* TASK OBJECTIVE
For this exercise, copy out each line of the material below that includes "left".

* DATA EXTRACT
※
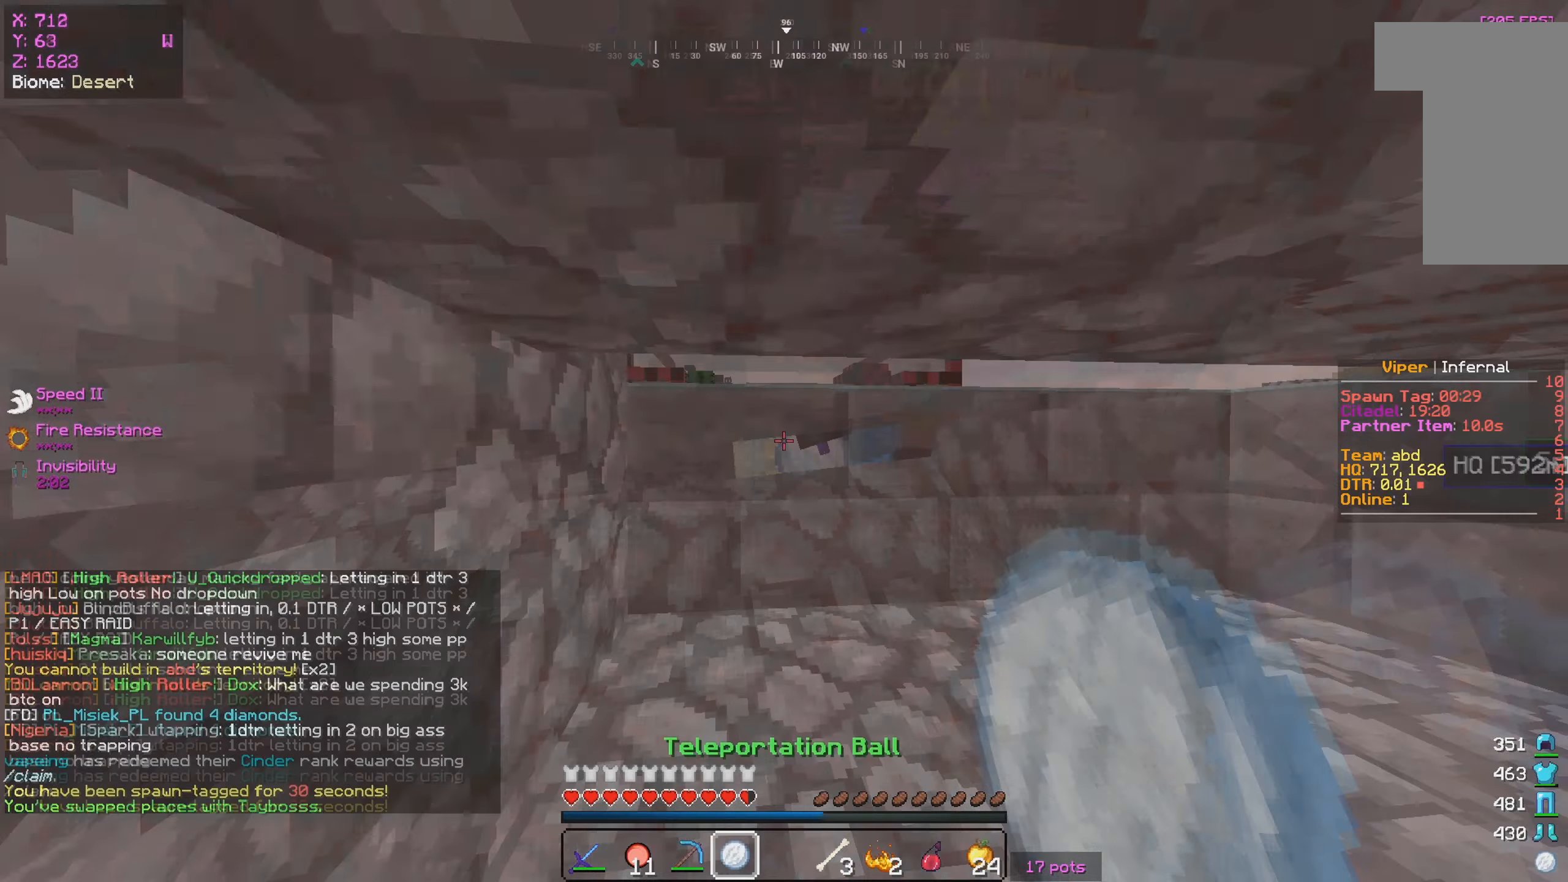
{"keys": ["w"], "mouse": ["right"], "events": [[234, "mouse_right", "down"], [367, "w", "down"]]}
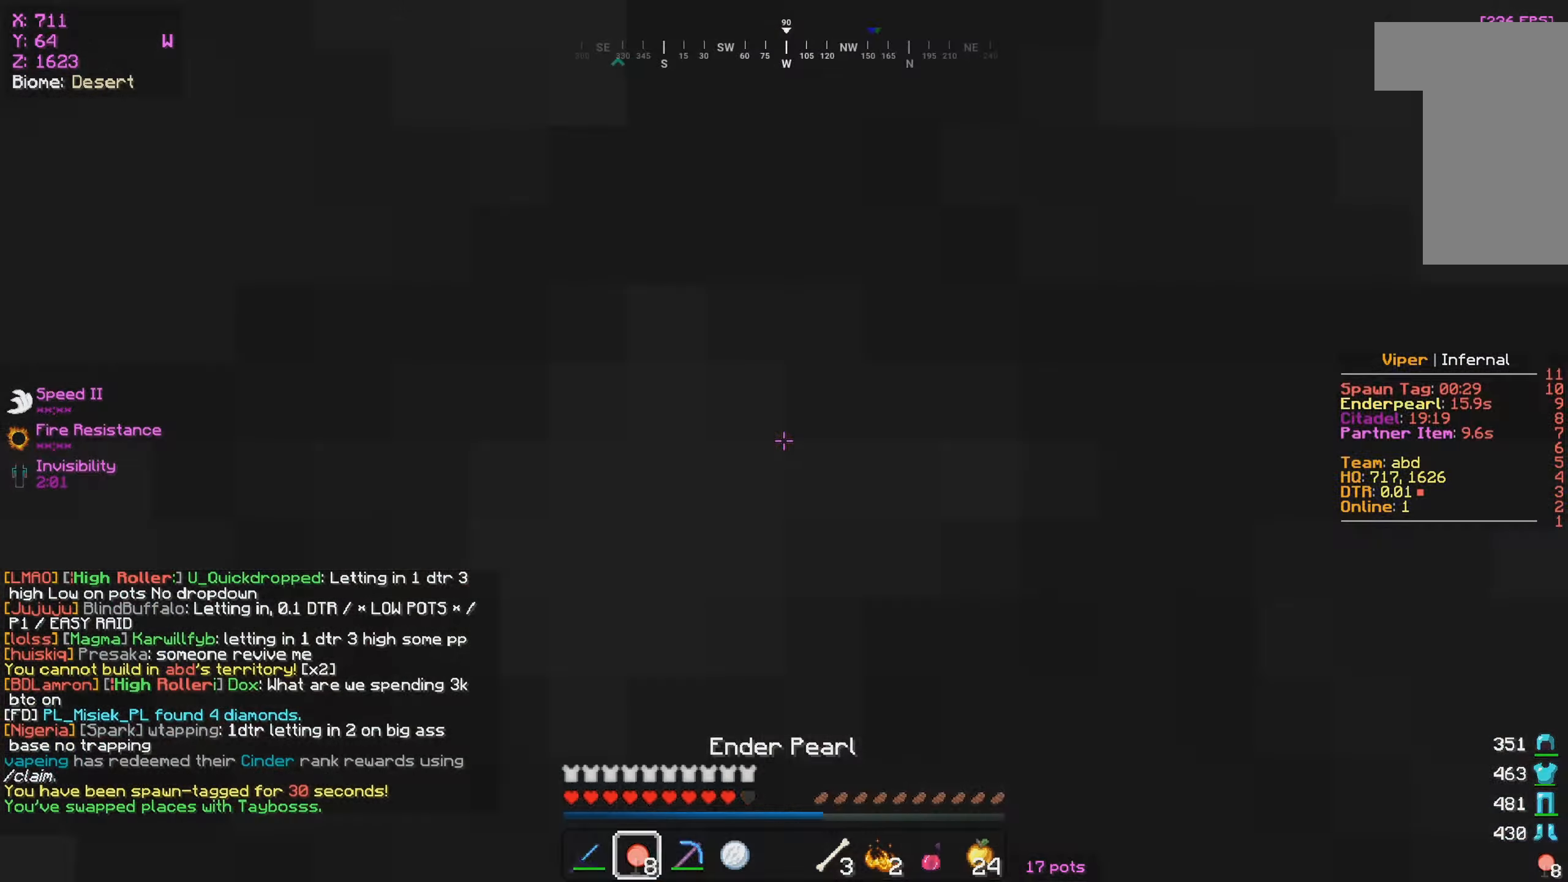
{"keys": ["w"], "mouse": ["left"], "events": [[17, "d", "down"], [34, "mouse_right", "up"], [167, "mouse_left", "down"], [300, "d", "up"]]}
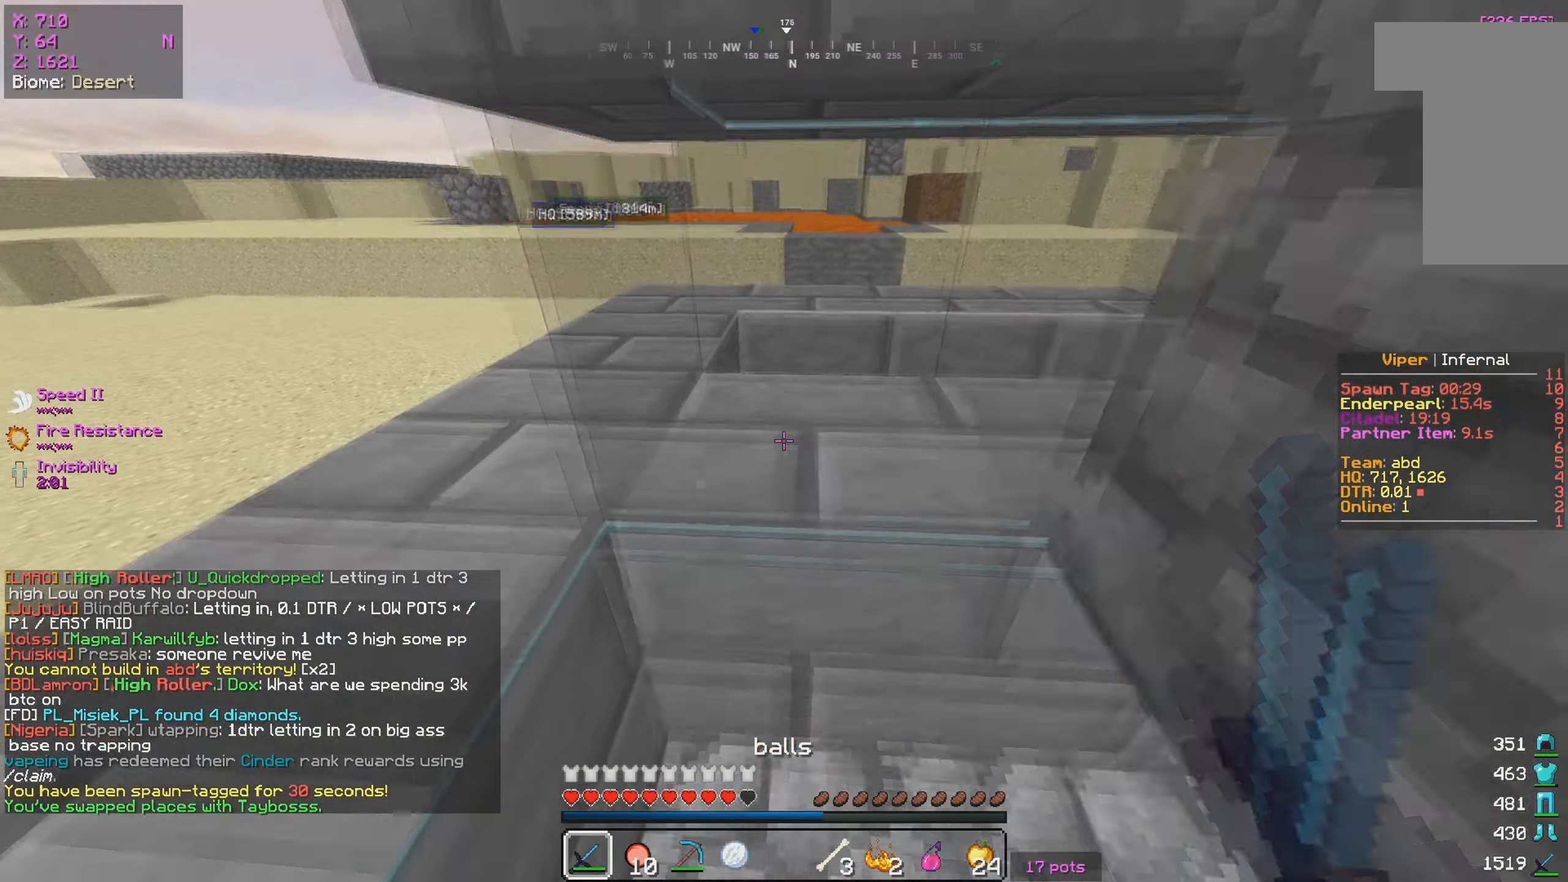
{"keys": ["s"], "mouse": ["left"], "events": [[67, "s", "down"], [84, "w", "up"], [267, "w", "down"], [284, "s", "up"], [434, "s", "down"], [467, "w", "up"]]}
※
* RESULT OF THE EXERCISE
{"keys": ["w"], "mouse": ["left"], "events": [[17, "d", "down"], [34, "mouse_right", "up"], [167, "mouse_left", "down"], [300, "d", "up"]]}
{"keys": ["s"], "mouse": ["left"], "events": [[67, "s", "down"], [84, "w", "up"], [267, "w", "down"], [284, "s", "up"], [434, "s", "down"], [467, "w", "up"]]}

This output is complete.